« Tous ses amis se tenaient à distance ainsi que les femmes qui l’accompagnaient depuis la Galilée » (Lc 23,49). Paradoxe de cette fête des Rameaux : nous fêtons la joie de l’entrée messianique de Jésus à Jérusalem et nous entendons aussi comme en anticipation le récit de toute la semaine qui suivra… où Jésus se retrouvera seul. Seul avec son Père. « Père, entre tes mains, je remets mon Esprit » (Lc 23,46).
Ne croyons pas que nous aurions été meilleurs que tous ceux qui étaient présents à Jérusalem. Nous sommes aujourd’hui la multitude qui acclame avec joie (Lc 19,37) comme nous serons celle qui se lamentera (Lc 23,27). « Je ne vaux pas mieux que mes pères » (1R 19,4), disait le prophète Elie. Ces disciples et ces femmes, qui étaient là il y a deux mille ans, n’étaient ni meilleurs ni pires que nous. Ils étaient comme nous et Jésus leur a pardonnés. Ils étaient comme nous et Jésus les a aimés.

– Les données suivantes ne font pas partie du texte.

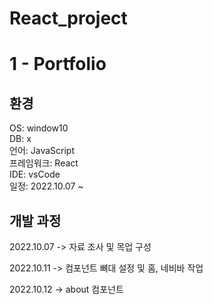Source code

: # React_project

# 1 - Portfolio

## 환경
OS: window10 <br>
DB: x <br>
언어: JavaScript <br>
프레임워크: React <br>
IDE: vsCode <br>
일정: 2022.10.07 ~

## 개발 과정

2022.10.07
-> 자료 조사 및 목업 구성
<br>

2022.10.11
-> 컴포넌트 뼈대 설정 및 홈, 네비바 작업

2022.10.12
-> about 컴포넌트 
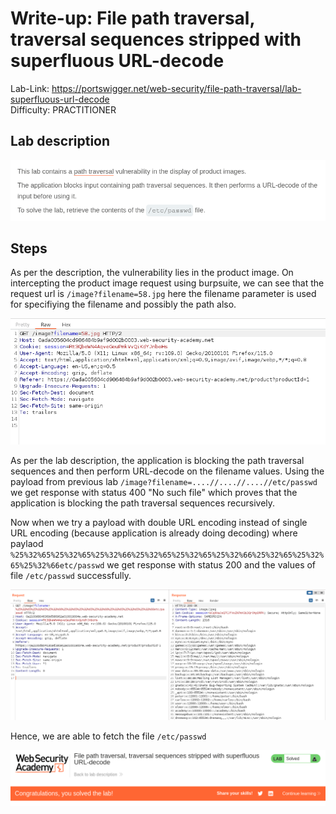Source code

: # Write-up: File path traversal, traversal sequences stripped with superfluous URL-decode

Lab-Link: <https://portswigger.net/web-security/file-path-traversal/lab-superfluous-url-decode>  
Difficulty: PRACTITIONER  
  

## Lab description

![lab_description](img/1.png)

## Steps

As per the description, the vulnerability lies in the product image. On intercepting the product image request using burpsuite, we can see that the request url is `/image?filename=58.jpg` here the filename parameter is used for specifiying the filename and possibly the path also.

![image_req](img/2.png)

As per the lab description, the application is blocking the path traversal sequences and then perform URL-decode on the filename values. Using the payload from previous lab `/image?filename=....//....//....//etc/passwd` we get response with status 400 "No such file" which proves that the application is blocking the path traversal sequences recursively.

Now when we try a payload with double URL encoding instead of single URL encoding (because application is already doing decoding) where paylaod `%25%32%65%25%32%65%25%32%66%25%32%65%25%32%65%25%32%66%25%32%65%25%32%65%25%32%66etc/passwd` we get response with status 200 and the values of file `/etc/passwd` successfully.

![path_traversal_vul](img/3.png)

Hence, we are able to fetch the file `/etc/passwd`

![success](img/4.png)
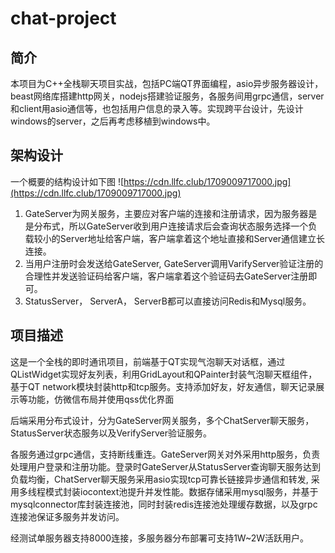 # chat-project
## 简介
本项目为C++全栈聊天项目实战，包括PC端QT界面编程，asio异步服务器设计，beast网络库搭建http网关，nodejs搭建验证服务，各服务间用grpc通信，server和client用asio通信等，也包括用户信息的录入等。实现跨平台设计，先设计windows的server，之后再考虑移植到windows中。

## 架构设计

一个概要的结构设计如下图
![https://cdn.llfc.club/1709009717000.jpg](https://cdn.llfc.club/1709009717000.jpg)

1. GateServer为网关服务，主要应对客户端的连接和注册请求，因为服务器是是分布式，所以GateServer收到用户连接请求后会查询状态服务选择一个负载较小的Server地址给客户端，客户端拿着这个地址直接和Server通信建立长连接。
2. 当用户注册时会发送给GateServer, GateServer调用VarifyServer验证注册的合理性并发送验证码给客户端，客户端拿着这个验证码去GateServer注册即可。
3. StatusServer， ServerA， ServerB都可以直接访问Redis和Mysql服务。

## 项目描述

这是一个全栈的即时通讯项目，前端基于QT实现气泡聊天对话框，通过QListWidget实现好友列表，利用GridLayout和QPainter封装气泡聊天框组件，基于QT network模块封装http和tcp服务。支持添加好友，好友通信，聊天记录展示等功能，仿微信布局并使用qss优化界面

后端采用分布式设计，分为GateServer网关服务，多个ChatServer聊天服务，StatusServer状态服务以及VerifyServer验证服务。

各服务通过grpc通信，支持断线重连。GateServer网关对外采用http服务，负责处理用户登录和注册功能。登录时GateServer从StatusServer查询聊天服务达到负载均衡，ChatServer聊天服务采用asio实现tcp可靠长链接异步通信和转发, 采用多线程模式封装iocontext池提升并发性能。数据存储采用mysql服务，并基于mysqlconnector库封装连接池，同时封装redis连接池处理缓存数据，以及grpc连接池保证多服务并发访问。

经测试单服务器支持8000连接，多服务器分布部署可支持1W~2W活跃用户。
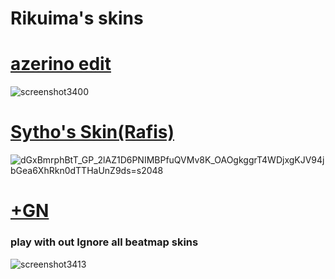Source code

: # Rikuima's skins
# **[azerino edit](https://drive.google.com/file/d/1mKjASVmGS7IofSl7AwcrcdmKK5QokoIR/view?usp=sharing)**
![screenshot3400](https://github.com/Rikuima/skins/assets/140265254/6adfbb05-e4d3-4cde-a882-cda718645394)
# **[Sytho's Skin(Rafis)](https://drive.google.com/file/d/1Du_ci_HnpmX87roDG9BIEf3PS9znIUM5/view)**
![dGxBmrphBtT_GP_2lAZ1D6PNIMBPfuQVMv8K_OAOgkggrT4WDjxgKJV94jbGea6XhRkn0dTTHaUnZ9ds=s2048](https://github.com/Rikuima/skins/assets/140265254/9f144d5e-4824-45ef-90d8-75c1d761e824)
# **[+GN](https://drive.google.com/file/d/1oZbs_pSgzX81l5OHCT86L1d-8NdGcYBK/view?usp=sharing)**
### play with out Ignore all beatmap skins
![screenshot3413](https://github.com/Rikuima/skins/assets/140265254/5c6e20ee-ee55-4b80-8ec8-cc0f4126bc4c)
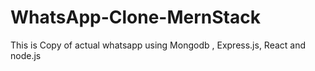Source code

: # WhatsApp-Clone-MernStack
This is Copy of actual whatsapp using Mongodb , Express.js, React and node.js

Disons-le : il ne s’agit pas en ces jours d’abord de ressentir des émotions, mais d’accepter, humblement, de nous « tenir à distance » de nous tenir à la juste distance… Et si nos cœurs nous semblent comme des pierres, souvenons-nous que Dieu seul peut des cœurs de pierre que nous sommes « faire surgir des enfants à Abraham » (Luc 3,8) et susciter en nous la foi.
Jésus, Lui de condition divine, n’a pas revendiqué le rang qui l’égalait à Dieu mais il s’est fait homme... manifestant l’éminente dignité de la personne humaine. Des hommes l’ont compris qui, dans leur corps et leur coeur, subissent la répression, l’emprisonnement, la torture et la mort, parce qu’ils osent revendiquer le respect de l’homme, de tout homme, de tout l’homme. Jésus s’est montré fidèle au Père, fidèle aux hommes, fidèle à lui-même. Alors que des chrétiens sont humiliés partout dans le monde (en Irak, aux Karens, en Chine, au Soudan, en Algérie, etc. et même en Europe), ne renions, ni notre foi en Jésus-Christ, ni notre engagement à le suivre, ni notre lutte pour la dignité humaine. En Jésus, l’homme créé à l’image de Dieu est bafoué et humilié.

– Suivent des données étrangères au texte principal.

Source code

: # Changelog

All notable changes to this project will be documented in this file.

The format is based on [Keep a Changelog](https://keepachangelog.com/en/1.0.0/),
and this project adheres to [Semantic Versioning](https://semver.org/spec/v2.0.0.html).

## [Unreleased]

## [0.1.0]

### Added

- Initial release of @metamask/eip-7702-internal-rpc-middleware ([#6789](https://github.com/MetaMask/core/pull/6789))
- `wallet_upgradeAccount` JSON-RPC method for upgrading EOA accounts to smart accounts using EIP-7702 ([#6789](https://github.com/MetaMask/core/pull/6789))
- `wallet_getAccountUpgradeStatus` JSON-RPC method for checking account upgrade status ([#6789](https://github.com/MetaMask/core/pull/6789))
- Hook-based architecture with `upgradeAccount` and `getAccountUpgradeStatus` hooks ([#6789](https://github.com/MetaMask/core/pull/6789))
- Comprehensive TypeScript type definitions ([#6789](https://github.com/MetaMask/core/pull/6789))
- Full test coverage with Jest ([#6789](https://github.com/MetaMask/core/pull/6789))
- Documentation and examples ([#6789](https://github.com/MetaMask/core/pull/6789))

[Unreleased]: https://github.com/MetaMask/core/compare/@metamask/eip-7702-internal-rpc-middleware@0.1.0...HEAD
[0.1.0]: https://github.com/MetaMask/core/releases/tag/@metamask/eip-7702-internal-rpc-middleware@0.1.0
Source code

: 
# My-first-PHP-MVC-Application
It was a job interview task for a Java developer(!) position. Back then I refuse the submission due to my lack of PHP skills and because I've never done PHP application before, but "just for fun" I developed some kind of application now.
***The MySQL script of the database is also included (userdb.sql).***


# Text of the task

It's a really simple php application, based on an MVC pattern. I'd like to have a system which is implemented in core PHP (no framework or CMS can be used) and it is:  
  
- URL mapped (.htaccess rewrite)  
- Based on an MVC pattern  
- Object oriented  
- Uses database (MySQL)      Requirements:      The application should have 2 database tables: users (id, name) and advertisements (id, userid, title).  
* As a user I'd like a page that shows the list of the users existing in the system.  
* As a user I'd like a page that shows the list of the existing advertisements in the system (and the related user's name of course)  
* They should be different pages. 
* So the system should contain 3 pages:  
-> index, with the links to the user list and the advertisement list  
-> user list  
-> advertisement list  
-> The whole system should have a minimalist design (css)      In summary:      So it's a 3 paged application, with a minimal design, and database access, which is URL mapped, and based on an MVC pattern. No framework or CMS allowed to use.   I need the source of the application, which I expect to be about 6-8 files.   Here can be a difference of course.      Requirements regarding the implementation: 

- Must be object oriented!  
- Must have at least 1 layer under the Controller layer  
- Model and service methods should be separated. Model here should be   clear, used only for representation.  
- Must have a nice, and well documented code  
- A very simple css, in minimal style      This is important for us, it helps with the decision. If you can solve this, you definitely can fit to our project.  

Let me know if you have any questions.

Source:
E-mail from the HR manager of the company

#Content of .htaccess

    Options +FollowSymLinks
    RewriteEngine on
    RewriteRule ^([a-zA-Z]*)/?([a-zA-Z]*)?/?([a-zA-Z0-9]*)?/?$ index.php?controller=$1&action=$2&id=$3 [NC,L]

Mais la passion de Jésus nous montre aussi que c’est dans cette humiliation que l’homme retrouve sa dignité de fils de Dieu. N’ayons pas peur d’être signe de contradiction en renouvelant dans la Pâques du Seigneur notre vitalité spirituelle. Notre attention pour les démunis et les pauvres, les persécutés et les humiliés doit devenir pour nous reconnaissance de ce roi pacifique qui a voulu nous donner ce signe ultime du royaume à venir, un royaume de paix, de justice et d’amour. Que notre amour se mette dans les actes plus que dans les paroles. Que notre foi ne soit pas sentimentale mais active. Que notre espérance ne soit pas passive mais persévérante.
Souviens-Toi de nous, Seigneur, « quand tu viendras avec ton Royaume » comme nous nous souvenons aujourd’hui de Toi en priant pour que « Ton règne vienne ».